EXERCISE GOAL
Reproduce the items below, substituting "binomial name" for each occurrence of "scientific name" and leaving all else unchanged.

--- Start ---

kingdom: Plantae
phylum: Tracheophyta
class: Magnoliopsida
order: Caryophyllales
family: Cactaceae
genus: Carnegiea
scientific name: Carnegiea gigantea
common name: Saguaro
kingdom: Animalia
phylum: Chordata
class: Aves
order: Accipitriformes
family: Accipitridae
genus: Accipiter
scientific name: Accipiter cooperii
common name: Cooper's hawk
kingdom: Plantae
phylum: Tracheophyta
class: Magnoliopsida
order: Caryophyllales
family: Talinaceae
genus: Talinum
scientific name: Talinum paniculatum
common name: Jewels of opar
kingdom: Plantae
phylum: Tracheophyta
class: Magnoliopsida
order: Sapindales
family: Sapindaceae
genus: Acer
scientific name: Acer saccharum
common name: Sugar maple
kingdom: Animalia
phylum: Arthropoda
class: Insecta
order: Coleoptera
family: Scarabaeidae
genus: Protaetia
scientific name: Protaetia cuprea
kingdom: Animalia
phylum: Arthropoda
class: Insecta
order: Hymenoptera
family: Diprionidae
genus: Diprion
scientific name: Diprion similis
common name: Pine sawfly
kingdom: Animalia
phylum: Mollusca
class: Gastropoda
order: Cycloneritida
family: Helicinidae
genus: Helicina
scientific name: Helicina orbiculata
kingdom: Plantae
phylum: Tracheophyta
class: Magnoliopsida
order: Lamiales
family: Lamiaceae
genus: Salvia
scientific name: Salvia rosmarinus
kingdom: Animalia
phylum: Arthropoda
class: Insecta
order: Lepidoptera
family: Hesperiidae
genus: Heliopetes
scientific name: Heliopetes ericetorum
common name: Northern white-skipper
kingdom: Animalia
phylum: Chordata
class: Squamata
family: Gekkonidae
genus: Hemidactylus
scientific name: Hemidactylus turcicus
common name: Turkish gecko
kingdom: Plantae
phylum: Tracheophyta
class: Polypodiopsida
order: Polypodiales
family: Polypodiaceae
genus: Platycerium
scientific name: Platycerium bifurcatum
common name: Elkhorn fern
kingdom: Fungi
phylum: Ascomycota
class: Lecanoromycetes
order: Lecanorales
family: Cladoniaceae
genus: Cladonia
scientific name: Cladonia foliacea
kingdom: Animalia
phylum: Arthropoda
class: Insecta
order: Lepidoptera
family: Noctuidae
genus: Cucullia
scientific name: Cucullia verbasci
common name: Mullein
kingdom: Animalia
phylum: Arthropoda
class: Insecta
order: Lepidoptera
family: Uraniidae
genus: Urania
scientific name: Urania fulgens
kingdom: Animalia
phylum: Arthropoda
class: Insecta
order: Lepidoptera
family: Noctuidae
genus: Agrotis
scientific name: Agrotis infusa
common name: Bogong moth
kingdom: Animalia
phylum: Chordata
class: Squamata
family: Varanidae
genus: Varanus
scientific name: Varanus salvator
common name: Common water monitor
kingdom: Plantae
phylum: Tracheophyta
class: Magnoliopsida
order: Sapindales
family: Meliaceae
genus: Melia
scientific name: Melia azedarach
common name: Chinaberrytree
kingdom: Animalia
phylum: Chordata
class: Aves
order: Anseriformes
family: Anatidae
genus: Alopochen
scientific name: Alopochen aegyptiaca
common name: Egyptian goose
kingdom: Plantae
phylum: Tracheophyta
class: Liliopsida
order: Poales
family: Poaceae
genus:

--- End ---

TASK OUTPUT
kingdom: Plantae
phylum: Tracheophyta
class: Magnoliopsida
order: Caryophyllales
family: Cactaceae
genus: Carnegiea
binomial name: Carnegiea gigantea
common name: Saguaro
kingdom: Animalia
phylum: Chordata
class: Aves
order: Accipitriformes
family: Accipitridae
genus: Accipiter
binomial name: Accipiter cooperii
common name: Cooper's hawk
kingdom: Plantae
phylum: Tracheophyta
class: Magnoliopsida
order: Caryophyllales
family: Talinaceae
genus: Talinum
binomial name: Talinum paniculatum
common name: Jewels of opar
kingdom: Plantae
phylum: Tracheophyta
class: Magnoliopsida
order: Sapindales
family: Sapindaceae
genus: Acer
binomial name: Acer saccharum
common name: Sugar maple
kingdom: Animalia
phylum: Arthropoda
class: Insecta
order: Coleoptera
family: Scarabaeidae
genus: Protaetia
binomial name: Protaetia cuprea
kingdom: Animalia
phylum: Arthropoda
class: Insecta
order: Hymenoptera
family: Diprionidae
genus: Diprion
binomial name: Diprion similis
common name: Pine sawfly
kingdom: Animalia
phylum: Mollusca
class: Gastropoda
order: Cycloneritida
family: Helicinidae
genus: Helicina
binomial name: Helicina orbiculata
kingdom: Plantae
phylum: Tracheophyta
class: Magnoliopsida
order: Lamiales
family: Lamiaceae
genus: Salvia
binomial name: Salvia rosmarinus
kingdom: Animalia
phylum: Arthropoda
class: Insecta
order: Lepidoptera
family: Hesperiidae
genus: Heliopetes
binomial name: Heliopetes ericetorum
common name: Northern white-skipper
kingdom: Animalia
phylum: Chordata
class: Squamata
family: Gekkonidae
genus: Hemidactylus
binomial name: Hemidactylus turcicus
common name: Turkish gecko
kingdom: Plantae
phylum: Tracheophyta
class: Polypodiopsida
order: Polypodiales
family: Polypodiaceae
genus: Platycerium
binomial name: Platycerium bifurcatum
common name: Elkhorn fern
kingdom: Fungi
phylum: Ascomycota
class: Lecanoromycetes
order: Lecanorales
family: Cladoniaceae
genus: Cladonia
binomial name: Cladonia foliacea
kingdom: Animalia
phylum: Arthropoda
class: Insecta
order: Lepidoptera
family: Noctuidae
genus: Cucullia
binomial name: Cucullia verbasci
common name: Mullein
kingdom: Animalia
phylum: Arthropoda
class: Insecta
order: Lepidoptera
family: Uraniidae
genus: Urania
binomial name: Urania fulgens
kingdom: Animalia
phylum: Arthropoda
class: Insecta
order: Lepidoptera
family: Noctuidae
genus: Agrotis
binomial name: Agrotis infusa
common name: Bogong moth
kingdom: Animalia
phylum: Chordata
class: Squamata
family: Varanidae
genus: Varanus
binomial name: Varanus salvator
common name: Common water monitor
kingdom: Plantae
phylum: Tracheophyta
class: Magnoliopsida
order: Sapindales
family: Meliaceae
genus: Melia
binomial name: Melia azedarach
common name: Chinaberrytree
kingdom: Animalia
phylum: Chordata
class: Aves
order: Anseriformes
family: Anatidae
genus: Alopochen
binomial name: Alopochen aegyptiaca
common name: Egyptian goose
kingdom: Plantae
phylum: Tracheophyta
class: Liliopsida
order: Poales
family: Poaceae
genus:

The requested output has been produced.